5) The coil 4 and the superconducting cylinder 5 may be closely fitted to each other or may have a gap as in this embodiment. Theoretically, the closer the coils are to each other, the more the magnetic flux leaks in the coil 4 and the less the current loss during steady power transmission.

6) The superconducting cylinder 5 is not integrally molded and may be formed by laminating ring-shaped thin plates. 7) The core is made of solid soft iron, but it may be formed by laminating thin plates. In addition, soft iron is a concept including ferrite and amorphous alloy.

8) B as a high temperature bismuth superconductor
It may be carried out with a composition other than i: Sr: Ca: Cu: O = 2: 2: 1: 2. It is also possible to use, for example, a yttrium-based superconductor other than bismuth-based one.

Others The present invention can be freely modified and implemented without departing from the spirit of the invention.

[0028]

As described above, in the present invention, since the superconductor is arranged on the outer peripheral side of the coil, the superconductor contacts the cooling liquid on the outer peripheral surface thereof, so that the cooling efficiency of the superconductor is improved.

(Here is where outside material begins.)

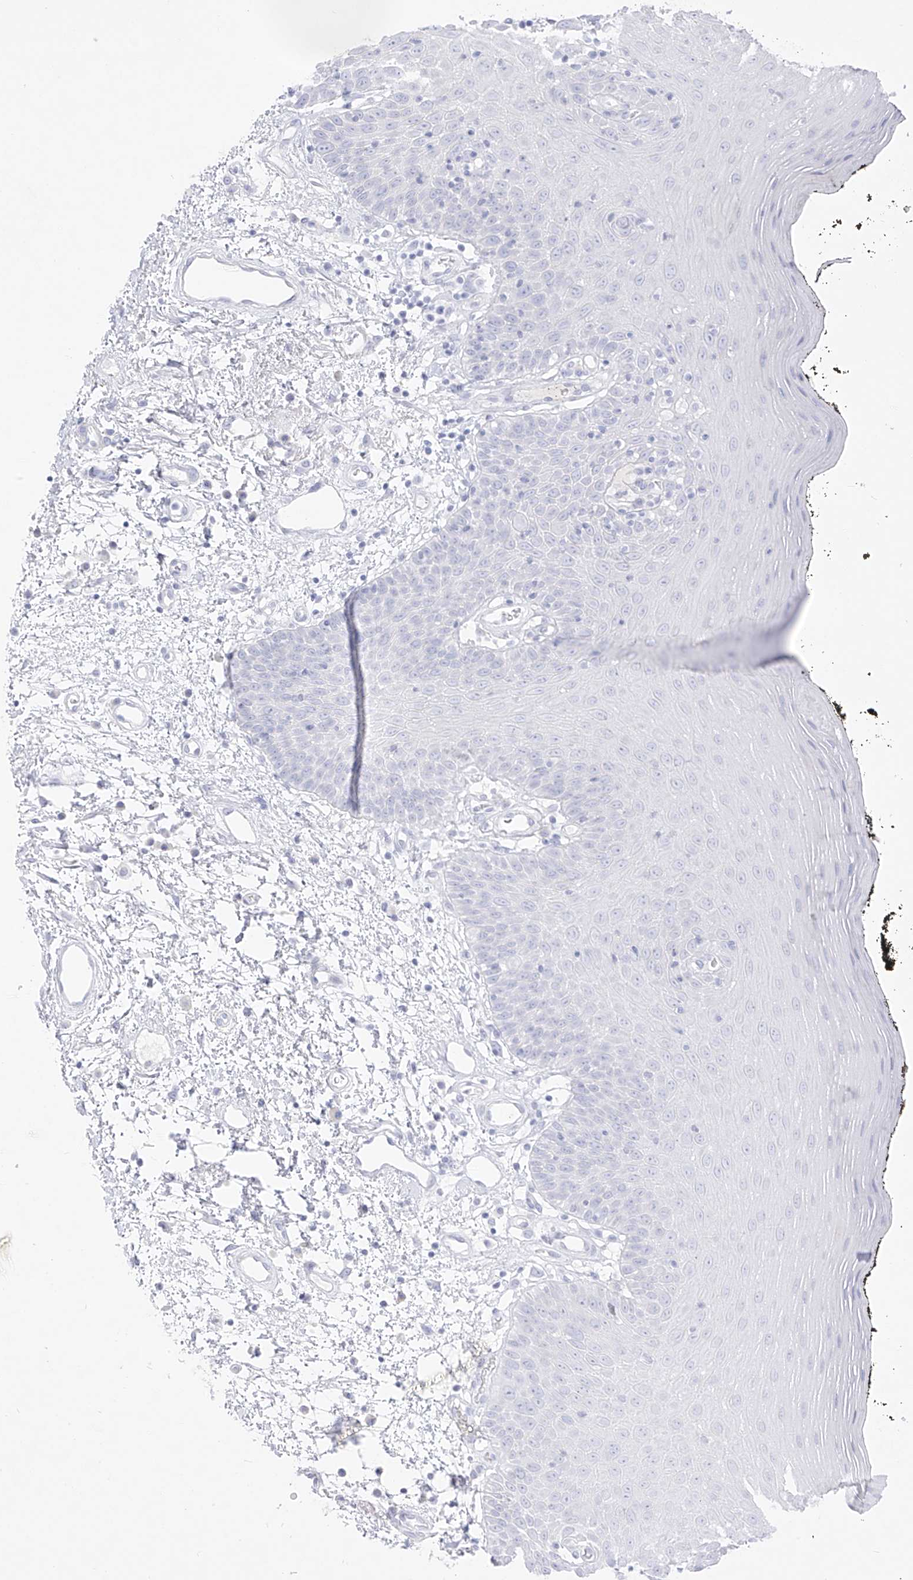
{"staining": {"intensity": "negative", "quantity": "none", "location": "none"}, "tissue": "oral mucosa", "cell_type": "Squamous epithelial cells", "image_type": "normal", "snomed": [{"axis": "morphology", "description": "Normal tissue, NOS"}, {"axis": "topography", "description": "Oral tissue"}], "caption": "There is no significant expression in squamous epithelial cells of oral mucosa. Brightfield microscopy of IHC stained with DAB (brown) and hematoxylin (blue), captured at high magnification.", "gene": "TGM4", "patient": {"sex": "male", "age": 74}}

[Brief description of drawings]

FIG. 1 is a perspective view illustrating an outline of a superconducting fault current limiter according to the present invention.

FIG. 2 is a graph of the IL characteristic of the superconducting fault current limiter in the same example.

FIG. 3 is a perspective view illustrating a superconducting fault current limiter according to another embodiment.

[Explanation of symbols]

4 ... Coil, 5 ... Superconducting cylinder which is a superconductor, 10 ... Superconducting fault current limiter.

Claims (3)

[Claims] 1. A superconductor is arranged on the outer peripheral side of a coil connected in series to an electric power system so as to cover the coil,
A superconducting fault current limiter characterized in that at least a superconductor is kept cold by a cold keeping means. 2. The superconducting fault current limiter according to claim 1, wherein the superconductor has a tubular shape and is arranged so as to cover the entire coil. 3. The superconducting fault current limiter according to claim 1, wherein the superconductor has a coil shape and is arranged in a cover shape with respect to the inner coil.